For Everett residents who follow local government closely: 2026 is the year to engage with both charter reviews. The City of Everett and Snohomish County are running concurrent review processes that will produce ballot items shaping local government structure for the next decade. Here’s the civic watcher’s guide to participating.
The Stakes: Why Charter Reviews Matter More Than Typical Ballot Items
Charter reviews operate at a different level than typical ballot measures. A standard ballot measure asks voters to approve or reject a specific policy — a levy, a bond, a zoning change. A charter amendment changes the rules under which all future policy decisions get made. That leverage is why civic organizations, advocacy groups, and political parties tend to invest heavily in charter review outcomes. A single charter amendment on council district boundaries can change which council members get elected for decades. A single amendment on citizen initiative rights can change what kinds of policy questions ever reach a ballot in the first place.
Tracking Both Commissions Simultaneously
The practical challenge for civic watchers in 2026 is that both reviews are running in parallel, which means twice the meetings, twice the public comment windows, and twice the ballot items. The standard approach among experienced civic participants is to track both commission websites, subscribe to both meeting agenda notifications, and build a calendar of public hearing dates that covers the full year. Most commission meetings are held in the evenings to accommodate working residents. Recordings are generally made available within a week of each meeting — a practical option for watchers who can’t attend live.
The Coalition Landscape
Several local civic organizations are actively engaged with one or both reviews.
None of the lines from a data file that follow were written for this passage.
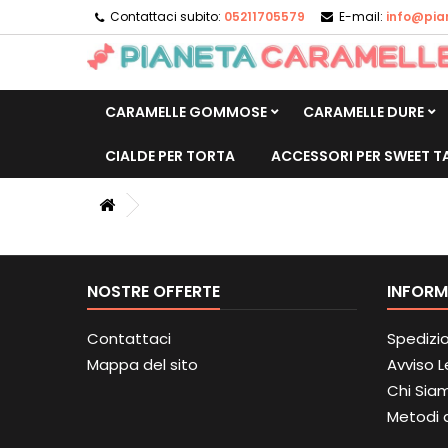
Contattaci subito:
05211705579
E-mail:
info@pia
CARAMELLE GOMMOSE
CARAMELLE DURE
CIALDE PER TORTA
ACCESSORI PER SWEET T
NOSTRE OFFERTE
INFORM
Contattaci
Spedizi
Mappa del sito
Avviso 
Chi Sia
Metodi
The League of Women Voters of Snohomish County typically publishes educational materials on charter amendments and hosts candidate and issue forums. Local neighborhood associations — including associations in Northwest Everett, Bayside, and the Port Gardner neighborhood — have in past charter cycles submitted joint comments on issues affecting their areas. Watchers who want to amplify their individual voice should consider joining or coordinating with one of these organizations. Coordinated comments from multiple residents on the same issue carry materially more weight than isolated individual submissions.
Specific Items Worth Watching in 2026
At the city level, watchers should track any recommendation on council district boundaries, the mayor-council relationship, citizen initiative thresholds, and open meetings and public records language. At the county level, watch for recommendations on council districts, the county executive’s role, civil rights and non-discrimination language in the charter preamble, and any procedural changes to county contracting. Each of these is live in 2026 to varying degrees, and the specific language of whatever amendments emerge will determine how the reforms actually function in practice.
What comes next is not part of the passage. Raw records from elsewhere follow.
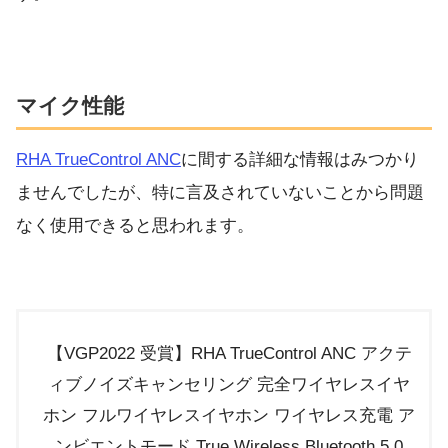
マイク性能
RHA TrueControl ANC
に間する詳細な情報はみつかり
ませんでしたが、特に言及されていないことから問題
なく使用できると思われます。
【VGP2022 受賞】RHA TrueControl ANC アクテ
ィブノイズキャンセリング 完全ワイヤレスイヤ
ホン フルワイヤレスイヤホン ワイヤレス充電 ア
ンビエントモード True Wireless Bluetooth 5.0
Writing Effective Public Comment
Public comment on charter review items is most effective when it is specific, references particular charter sections, and ties the recommendation to a concrete outcome. Comments that say “I support reform” are less useful to commissioners than comments that say “I support amending Section X to require Y, because it would produce Z outcome in my neighborhood.” Comments can be submitted in writing before meetings and delivered orally at public hearings. Both channels are part of the record. For civic watchers planning to submit comments on multiple items, a clean spreadsheet tracking which commission, which section, which hearing, and which outcome you support is a practical organizing tool.
After the Ballot: The Implementation Phase
Charter amendments that pass don’t take effect instantly. Each amendment has an implementation timeline specified in the ballot language or derived from state law — some take effect at the next election cycle, some require enabling ordinances from the council, and some require procedural changes at the Snohomish County Elections office. Watchers who engaged with the amendment campaign should plan to engage with implementation — that’s typically where the hardest details get settled, and where civic attention often drops just when it matters most.